Right before the service started we walked to the back to pick up our candles. Caedmon saw them as an extra toy, and I was thankful for another thing to distract him with. Then my mind flashed back to last year’s Christmas Eve service when Leighton lit his hair on fire during the candle part. Literally. The joys of candle light services.

And so the service started. And my octopus arms came out.

I think mom’s have the amazing ability to be reaching 5 chairs down to grab a toy, picking up one child off the floor, handing the other child a different toy, setting another child down, helping one climb up on the chair while simultaneously helping another child climb down, all at the same time while sitting upright, looking at the preacher and paying attention with the 0.2% of her brain that is not currently engaged in child rearing/protecting/helping/entertaining behavior. It’s really quite amazing.

Clint went up for his solo. Leighton was content to sit next to me and watch Daddy. Caedmon however felt like he needed to be up close and personal with Daddy. So before my octopus arms could grab him, he had crawled out of his chair (for the 427th time mind you) and headed up to the front where Daddy was singing. Caedmon proceeded to walk up to Daddy, look up and wave and say “hi dadda” and then walked back across the front of the church to me. He then turned around and wandered back across the front of the church, stopped and looked at Chris and Jason for a bit (our two pastors) and then continue to wander around the front of the church. Of course the whole time dressed in bright blue fleece pjs with polar bears on them. He eventually made it back to where Clint was still singing his very serious solo and then weaved himself in and out of the music stand and Clint’s legs, occasionally stopping to look up and wave and say “hi dadda”. This continued for the entirety of Clint’s solo, which I think lasted about 43 minutes. Probably not really that long but it felt like it. Clint missed the majority of it because he chose to close his eyes during the song. Go figure.

Speaking of closing eyes, that was the next thing that Jason suggested we all do. We close our eyes and picture ourselves back on that first Christmas Eve night in the stable. The thought went through my mind of what my boys would do with my eyes closed. I thought it better to leave my eyes open. At that point Caedmon was half dancing half skipping around in front of our seats. Then he discovered Billy and his guitar up on stage. And he and Billy started making faces at each other. And giggling. Hopefully we didn’t ruin everyone else’s mind pictures of the first Christmas.

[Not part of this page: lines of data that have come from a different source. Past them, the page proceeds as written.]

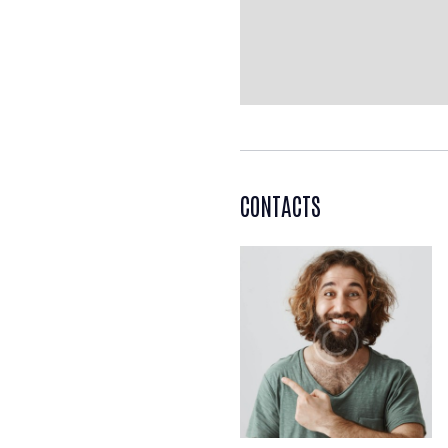
CONTACTS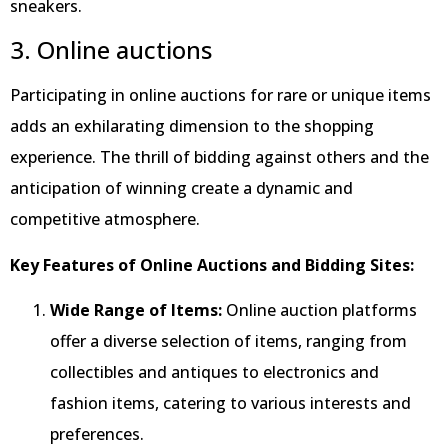
sneakers.
3. Online auctions
Participating in online auctions for rare or unique items
adds an exhilarating dimension to the shopping
experience. The thrill of bidding against others and the
anticipation of winning create a dynamic and
competitive atmosphere.
Key Features of Online Auctions and Bidding Sites:
Wide Range of Items:
Online auction platforms
offer a diverse selection of items, ranging from
collectibles and antiques to electronics and
fashion items, catering to various interests and
preferences.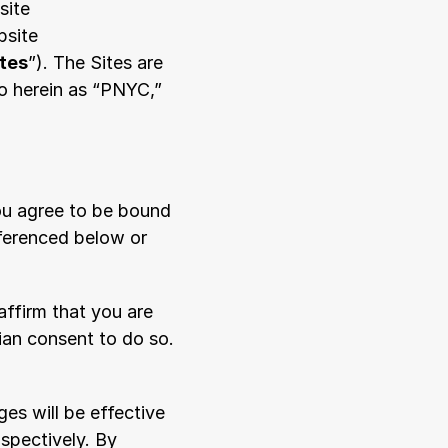
ite 
site 
ites
”). The Sites are 
o herein as “PNYC,” 
ou agree to be bound 
ferenced below or 
ffirm that you are 
ian consent to do so. 
s will be effective 
pectively. By 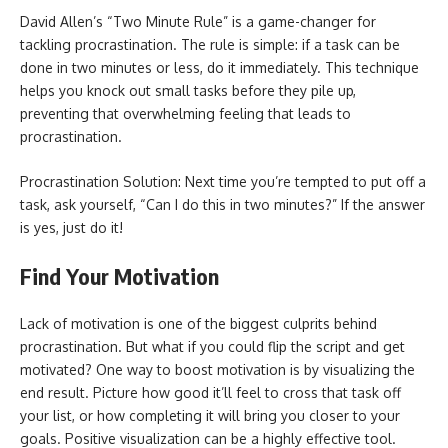
David Allen’s “Two Minute Rule” is a game-changer for
tackling procrastination. The rule is simple: if a task can be
done in two minutes or less, do it immediately. This technique
helps you knock out small tasks before they pile up,
preventing that overwhelming feeling that leads to
procrastination.
Procrastination Solution: Next time you’re tempted to put off a
task, ask yourself, “Can I do this in two minutes?” If the answer
is yes, just do it!
Find Your Motivation
Lack of motivation is one of the biggest culprits behind
procrastination. But what if you could flip the script and get
motivated? One way to boost motivation is by visualizing the
end result. Picture how good it’ll feel to cross that task off
your list, or how completing it will bring you closer to your
goals. Positive visualization can be a highly effective tool.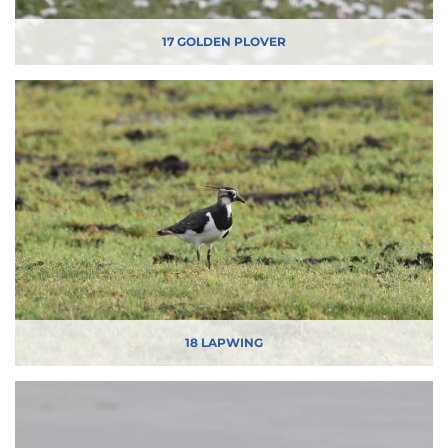
17 GOLDEN PLOVER
18 LAPWING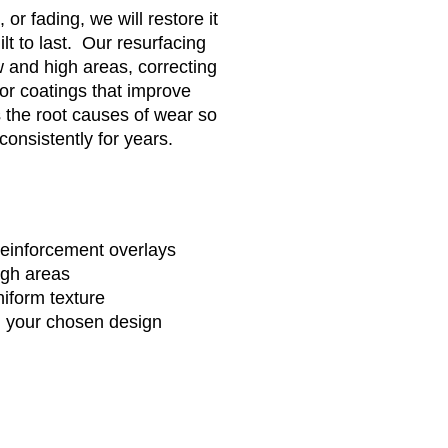
 or fading, we will restore it
lt to last. Our resurfacing
w and high areas, correcting
lor coatings that improve
 the root causes of wear so
consistently for years.
 reinforcement overlays
igh areas
uniform texture
n your chosen design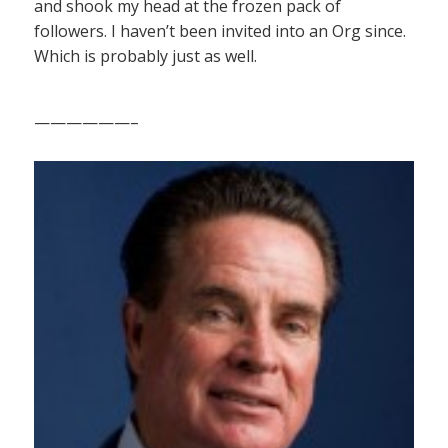
and shook my head at the frozen pack of
followers. I haven’t been invited into an Org since.
Which is probably just as well.
——————–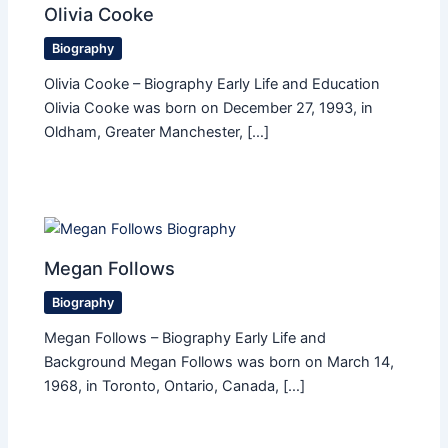
Olivia Cooke
Biography
Olivia Cooke – Biography Early Life and Education
Olivia Cooke was born on December 27, 1993, in
Oldham, Greater Manchester, […]
Megan Follows
Biography
Megan Follows – Biography Early Life and
Background Megan Follows was born on March 14,
1968, in Toronto, Ontario, Canada, […]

After rescuing a few more dump trucks that were flung off the end of the seats and discovering Caedmon pulling Kleenex out of the box under the chair, wiping his nose and then stuffing those Kleenex back into the box, we were at the end of the service. One more song to go.

Of course it was Silent Night, and we were all to light our candles. I just prayed that no one would light anything on fire this year. Leighton did great, he stood there and held his candle like a pro. No flaming hair this year.

Caedmon on the other hand not so much. I had him on one hip and we initially tried just lightening my candle. He of course wanted his own candle, and rather then cause a scene or inferno at the front of the church while everyone else was being somber, we handed him a candle. He would light it off of my candle and then blow it out, and then light it and then blow it out, and then light it and then blow it out. Did you know that a toddler can light and extinguish a candle 673 times during Silent Night? Its true. But hey, at least no one’s hair was lit on fire this year. I count that as a plus.

In a few years the boys will be big enough that they will sit still and listen during the Christmas Eve service. I hope that it is something that they grow to treasure as much as I do, but until then, I’m going to treasure these moments, crazy as they may be and hold the memories near even if I didn’t get to hear much of the message, I was filled with the joy and peace of watching my little guys knowing just as Jesus was a gift to the world so many Christmas’ ago, these two are a gift to me.